Cerca de 25%  da população mundial apresenta esteatose hepática, conhecida como gordura no fígado, de origem não alcoólica.

A América do Sul e Oriente Médio lideram ranking das regiões com populações mais impactadas pela condição com cerca de 30% e 32%, respectivamente, de todos os casos no mundo.

Segundo Dr. Ricardo Cárdia, membro do Instituto Brasileiro do Fígado, sobrepeso, sedentarismo e má alimentação (ingestão excessiva de produtos hipercalóricos e ultraprocessados) são algumas causas para a formação gordura no fígado.

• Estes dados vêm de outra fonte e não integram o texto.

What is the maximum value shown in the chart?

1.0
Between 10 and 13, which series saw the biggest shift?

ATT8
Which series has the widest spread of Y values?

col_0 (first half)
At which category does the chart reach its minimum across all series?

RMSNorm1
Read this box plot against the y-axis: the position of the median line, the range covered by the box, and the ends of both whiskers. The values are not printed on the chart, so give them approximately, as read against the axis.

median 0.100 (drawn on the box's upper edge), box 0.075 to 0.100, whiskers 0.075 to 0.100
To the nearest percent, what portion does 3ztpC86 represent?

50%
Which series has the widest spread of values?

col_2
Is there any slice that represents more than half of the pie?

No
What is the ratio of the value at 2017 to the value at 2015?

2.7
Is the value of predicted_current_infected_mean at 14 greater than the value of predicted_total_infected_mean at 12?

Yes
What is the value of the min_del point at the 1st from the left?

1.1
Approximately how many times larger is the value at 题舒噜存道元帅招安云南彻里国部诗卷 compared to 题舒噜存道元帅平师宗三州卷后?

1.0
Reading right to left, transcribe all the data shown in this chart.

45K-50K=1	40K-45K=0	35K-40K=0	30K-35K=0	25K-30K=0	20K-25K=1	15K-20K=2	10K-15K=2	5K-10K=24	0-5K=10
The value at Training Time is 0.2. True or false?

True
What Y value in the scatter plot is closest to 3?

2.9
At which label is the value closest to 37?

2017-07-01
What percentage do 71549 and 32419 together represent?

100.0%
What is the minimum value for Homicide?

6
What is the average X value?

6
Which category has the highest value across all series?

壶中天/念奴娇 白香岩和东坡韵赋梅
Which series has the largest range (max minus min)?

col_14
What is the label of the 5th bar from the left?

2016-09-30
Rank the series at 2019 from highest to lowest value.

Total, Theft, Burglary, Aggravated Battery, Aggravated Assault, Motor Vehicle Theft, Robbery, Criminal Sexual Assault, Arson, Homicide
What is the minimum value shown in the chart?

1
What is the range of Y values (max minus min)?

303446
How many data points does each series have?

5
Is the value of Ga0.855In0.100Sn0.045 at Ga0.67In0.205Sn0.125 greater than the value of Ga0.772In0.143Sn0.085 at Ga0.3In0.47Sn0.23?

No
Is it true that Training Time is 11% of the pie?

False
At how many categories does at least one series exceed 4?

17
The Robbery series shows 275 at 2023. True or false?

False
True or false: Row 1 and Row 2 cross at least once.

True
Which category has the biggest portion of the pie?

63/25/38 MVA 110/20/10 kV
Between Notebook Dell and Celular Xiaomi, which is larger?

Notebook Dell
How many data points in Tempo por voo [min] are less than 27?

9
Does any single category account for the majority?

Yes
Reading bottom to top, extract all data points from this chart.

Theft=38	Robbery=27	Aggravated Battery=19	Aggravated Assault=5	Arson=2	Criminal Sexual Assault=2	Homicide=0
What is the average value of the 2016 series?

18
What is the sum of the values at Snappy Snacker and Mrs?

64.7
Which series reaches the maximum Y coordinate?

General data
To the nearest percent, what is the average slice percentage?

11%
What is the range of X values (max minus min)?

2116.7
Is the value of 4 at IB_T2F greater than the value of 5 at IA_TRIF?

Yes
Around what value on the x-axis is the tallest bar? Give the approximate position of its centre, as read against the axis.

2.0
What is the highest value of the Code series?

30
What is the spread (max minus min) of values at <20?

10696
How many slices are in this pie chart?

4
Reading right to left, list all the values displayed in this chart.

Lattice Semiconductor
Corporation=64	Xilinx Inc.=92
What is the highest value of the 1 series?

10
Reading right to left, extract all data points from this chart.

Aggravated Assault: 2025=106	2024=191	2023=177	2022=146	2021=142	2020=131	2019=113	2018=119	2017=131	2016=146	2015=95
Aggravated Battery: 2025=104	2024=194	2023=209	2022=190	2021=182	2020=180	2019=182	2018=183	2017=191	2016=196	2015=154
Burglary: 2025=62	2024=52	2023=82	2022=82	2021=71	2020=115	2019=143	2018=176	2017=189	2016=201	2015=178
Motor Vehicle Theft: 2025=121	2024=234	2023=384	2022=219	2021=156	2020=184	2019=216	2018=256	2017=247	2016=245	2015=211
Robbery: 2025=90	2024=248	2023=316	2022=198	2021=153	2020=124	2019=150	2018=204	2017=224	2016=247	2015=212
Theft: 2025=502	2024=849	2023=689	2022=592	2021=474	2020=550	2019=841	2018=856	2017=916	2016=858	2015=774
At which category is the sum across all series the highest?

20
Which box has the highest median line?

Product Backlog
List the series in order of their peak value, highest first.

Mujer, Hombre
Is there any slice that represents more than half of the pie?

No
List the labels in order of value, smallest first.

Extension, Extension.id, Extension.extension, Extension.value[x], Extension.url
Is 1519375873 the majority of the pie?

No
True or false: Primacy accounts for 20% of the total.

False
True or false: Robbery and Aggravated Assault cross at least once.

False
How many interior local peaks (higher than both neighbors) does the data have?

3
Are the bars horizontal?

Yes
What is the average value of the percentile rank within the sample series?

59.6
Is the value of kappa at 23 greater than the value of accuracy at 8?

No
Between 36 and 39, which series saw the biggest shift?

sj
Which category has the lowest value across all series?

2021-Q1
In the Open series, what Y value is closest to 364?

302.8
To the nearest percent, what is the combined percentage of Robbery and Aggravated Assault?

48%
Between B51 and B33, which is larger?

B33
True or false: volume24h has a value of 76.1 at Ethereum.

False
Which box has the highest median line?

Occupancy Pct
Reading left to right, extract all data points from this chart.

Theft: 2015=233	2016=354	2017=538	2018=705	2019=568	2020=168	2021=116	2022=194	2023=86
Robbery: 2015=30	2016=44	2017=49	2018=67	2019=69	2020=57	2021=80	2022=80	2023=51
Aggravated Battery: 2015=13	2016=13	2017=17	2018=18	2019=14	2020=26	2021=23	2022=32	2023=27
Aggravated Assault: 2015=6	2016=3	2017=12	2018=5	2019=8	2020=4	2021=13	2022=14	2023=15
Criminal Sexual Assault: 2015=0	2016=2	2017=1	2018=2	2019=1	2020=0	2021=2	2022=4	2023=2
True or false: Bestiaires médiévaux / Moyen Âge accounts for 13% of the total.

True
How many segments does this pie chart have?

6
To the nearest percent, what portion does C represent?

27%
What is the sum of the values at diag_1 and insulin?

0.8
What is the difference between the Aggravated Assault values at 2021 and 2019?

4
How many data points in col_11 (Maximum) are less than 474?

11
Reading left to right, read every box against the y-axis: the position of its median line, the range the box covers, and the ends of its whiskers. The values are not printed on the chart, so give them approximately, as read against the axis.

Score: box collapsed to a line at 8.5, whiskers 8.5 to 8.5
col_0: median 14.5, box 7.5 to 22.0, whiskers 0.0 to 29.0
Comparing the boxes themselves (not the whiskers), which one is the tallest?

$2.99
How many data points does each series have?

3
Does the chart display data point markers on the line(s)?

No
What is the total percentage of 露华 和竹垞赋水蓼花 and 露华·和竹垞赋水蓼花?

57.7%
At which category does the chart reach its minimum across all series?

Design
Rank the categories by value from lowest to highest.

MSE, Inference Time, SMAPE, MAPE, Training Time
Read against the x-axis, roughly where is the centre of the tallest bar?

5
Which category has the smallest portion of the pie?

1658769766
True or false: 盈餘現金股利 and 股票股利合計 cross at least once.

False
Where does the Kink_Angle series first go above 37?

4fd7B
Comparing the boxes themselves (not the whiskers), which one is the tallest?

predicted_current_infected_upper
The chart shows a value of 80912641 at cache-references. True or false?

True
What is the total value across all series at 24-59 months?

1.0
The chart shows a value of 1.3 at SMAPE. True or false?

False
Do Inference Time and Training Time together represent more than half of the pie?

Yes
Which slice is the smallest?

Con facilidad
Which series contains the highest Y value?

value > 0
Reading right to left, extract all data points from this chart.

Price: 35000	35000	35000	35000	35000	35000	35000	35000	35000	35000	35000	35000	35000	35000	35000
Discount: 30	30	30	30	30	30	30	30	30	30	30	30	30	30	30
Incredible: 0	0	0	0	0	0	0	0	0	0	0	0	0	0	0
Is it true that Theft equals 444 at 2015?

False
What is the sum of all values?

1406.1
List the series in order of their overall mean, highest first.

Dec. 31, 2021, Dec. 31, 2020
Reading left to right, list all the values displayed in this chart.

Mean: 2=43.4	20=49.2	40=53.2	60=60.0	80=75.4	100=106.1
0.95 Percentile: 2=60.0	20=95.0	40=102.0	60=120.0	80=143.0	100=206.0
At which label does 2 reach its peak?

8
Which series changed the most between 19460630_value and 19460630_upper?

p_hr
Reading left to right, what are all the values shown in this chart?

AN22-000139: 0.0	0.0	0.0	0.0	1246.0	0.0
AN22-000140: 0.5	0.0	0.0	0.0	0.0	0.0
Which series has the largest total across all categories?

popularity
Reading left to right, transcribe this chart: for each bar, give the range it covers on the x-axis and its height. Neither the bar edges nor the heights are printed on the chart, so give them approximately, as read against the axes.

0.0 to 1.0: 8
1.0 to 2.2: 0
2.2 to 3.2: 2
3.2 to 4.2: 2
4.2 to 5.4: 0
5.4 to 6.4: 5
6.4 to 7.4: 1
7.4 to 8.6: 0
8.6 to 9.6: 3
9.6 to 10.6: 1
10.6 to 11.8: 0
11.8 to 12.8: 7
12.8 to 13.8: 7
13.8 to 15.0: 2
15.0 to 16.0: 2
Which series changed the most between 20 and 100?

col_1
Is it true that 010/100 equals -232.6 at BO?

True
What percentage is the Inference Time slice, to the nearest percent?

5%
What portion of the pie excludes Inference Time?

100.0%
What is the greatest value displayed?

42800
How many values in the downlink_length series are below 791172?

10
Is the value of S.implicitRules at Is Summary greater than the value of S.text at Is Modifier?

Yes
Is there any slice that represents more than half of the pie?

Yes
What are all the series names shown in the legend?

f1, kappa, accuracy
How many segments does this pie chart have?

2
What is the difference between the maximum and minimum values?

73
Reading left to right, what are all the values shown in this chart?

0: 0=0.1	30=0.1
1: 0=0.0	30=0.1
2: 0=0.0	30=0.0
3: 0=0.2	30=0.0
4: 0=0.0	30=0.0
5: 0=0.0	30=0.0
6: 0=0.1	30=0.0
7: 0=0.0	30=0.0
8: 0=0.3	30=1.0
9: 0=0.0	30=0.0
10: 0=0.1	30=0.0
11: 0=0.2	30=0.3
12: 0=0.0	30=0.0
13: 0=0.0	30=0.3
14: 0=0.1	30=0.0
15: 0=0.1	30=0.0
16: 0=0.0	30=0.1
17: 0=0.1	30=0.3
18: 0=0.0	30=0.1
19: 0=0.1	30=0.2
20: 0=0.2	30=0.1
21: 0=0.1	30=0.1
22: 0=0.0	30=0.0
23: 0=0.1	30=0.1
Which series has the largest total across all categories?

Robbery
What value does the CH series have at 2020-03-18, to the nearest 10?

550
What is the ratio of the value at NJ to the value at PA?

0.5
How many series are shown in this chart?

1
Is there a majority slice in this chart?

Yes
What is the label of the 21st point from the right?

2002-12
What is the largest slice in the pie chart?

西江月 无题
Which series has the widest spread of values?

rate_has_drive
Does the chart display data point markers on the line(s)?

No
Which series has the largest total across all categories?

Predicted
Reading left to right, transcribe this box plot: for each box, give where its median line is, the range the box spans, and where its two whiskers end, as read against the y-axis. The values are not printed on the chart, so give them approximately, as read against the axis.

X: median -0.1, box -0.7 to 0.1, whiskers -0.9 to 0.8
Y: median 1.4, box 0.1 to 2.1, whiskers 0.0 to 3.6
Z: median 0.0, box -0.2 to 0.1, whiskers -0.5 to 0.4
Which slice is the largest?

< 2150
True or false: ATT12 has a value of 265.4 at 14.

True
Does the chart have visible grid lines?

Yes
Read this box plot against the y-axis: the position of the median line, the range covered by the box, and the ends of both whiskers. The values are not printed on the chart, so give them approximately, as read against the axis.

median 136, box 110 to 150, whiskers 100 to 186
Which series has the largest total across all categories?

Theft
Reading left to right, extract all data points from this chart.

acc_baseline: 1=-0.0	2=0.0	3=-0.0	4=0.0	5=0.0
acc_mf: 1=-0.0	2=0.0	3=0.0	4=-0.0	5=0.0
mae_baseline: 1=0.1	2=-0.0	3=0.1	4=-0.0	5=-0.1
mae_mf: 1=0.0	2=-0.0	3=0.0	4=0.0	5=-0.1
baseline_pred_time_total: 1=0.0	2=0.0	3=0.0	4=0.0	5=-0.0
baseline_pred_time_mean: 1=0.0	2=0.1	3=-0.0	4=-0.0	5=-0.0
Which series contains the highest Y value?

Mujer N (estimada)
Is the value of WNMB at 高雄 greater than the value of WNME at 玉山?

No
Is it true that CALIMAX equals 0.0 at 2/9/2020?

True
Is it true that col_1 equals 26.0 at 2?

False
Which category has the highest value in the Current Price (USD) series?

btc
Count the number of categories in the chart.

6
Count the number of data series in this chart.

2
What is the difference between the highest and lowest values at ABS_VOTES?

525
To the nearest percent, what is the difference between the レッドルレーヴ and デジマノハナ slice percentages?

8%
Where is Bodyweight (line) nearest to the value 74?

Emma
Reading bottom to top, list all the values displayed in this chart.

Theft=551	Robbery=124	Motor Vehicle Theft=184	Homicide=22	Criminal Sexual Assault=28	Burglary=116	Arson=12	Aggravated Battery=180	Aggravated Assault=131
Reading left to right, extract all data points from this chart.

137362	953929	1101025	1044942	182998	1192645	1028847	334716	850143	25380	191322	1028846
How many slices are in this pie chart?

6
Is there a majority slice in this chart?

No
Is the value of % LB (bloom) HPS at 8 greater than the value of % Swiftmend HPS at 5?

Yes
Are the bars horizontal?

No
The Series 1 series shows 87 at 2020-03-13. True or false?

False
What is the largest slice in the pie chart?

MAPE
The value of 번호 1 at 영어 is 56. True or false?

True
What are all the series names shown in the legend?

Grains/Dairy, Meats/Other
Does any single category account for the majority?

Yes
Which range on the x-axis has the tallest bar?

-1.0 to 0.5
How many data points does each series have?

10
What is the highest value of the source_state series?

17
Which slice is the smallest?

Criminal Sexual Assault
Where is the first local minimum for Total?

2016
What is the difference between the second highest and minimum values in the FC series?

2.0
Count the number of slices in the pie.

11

“É um problema que não tínhamos. A população brasileira começa a engordar consideravelmente a partir da década de 90. Se formos observar, na geração dos nossos pais quando jovens, não era comum existirem obesos. Cada vez mais jovens entre vinte e trinta anos possuem essa condição no Brasil”, disse Dr. Ricardo.
Uma Pesquisa encomendada pelo Instituto Brasileiro do Fígado (IBRAFIG) ao Datafolha (setembro 21) indica que 86% dos brasileiros concordam que a gordura no fígado é uma das principais causas para câncer de fígado e 73% concordam que a esteatose é risco para doenças cardiovasculares (como infarto e AVC), porém 56% dos entrevistados informam não realizarem exames para avaliação da saúde do seu fígado.

“O diagnóstico é muito importante. É necessário que as pessoas façam exames de rotina pois eles servem para identificar aqueles que podem evoluir para um problema mais grave”, complementou o Dr.

O Instituto Brasileiro do Fígado alerta que não há tratamento eficaz medicamentoso ou fitoterápico para eliminar a gordura do fígado.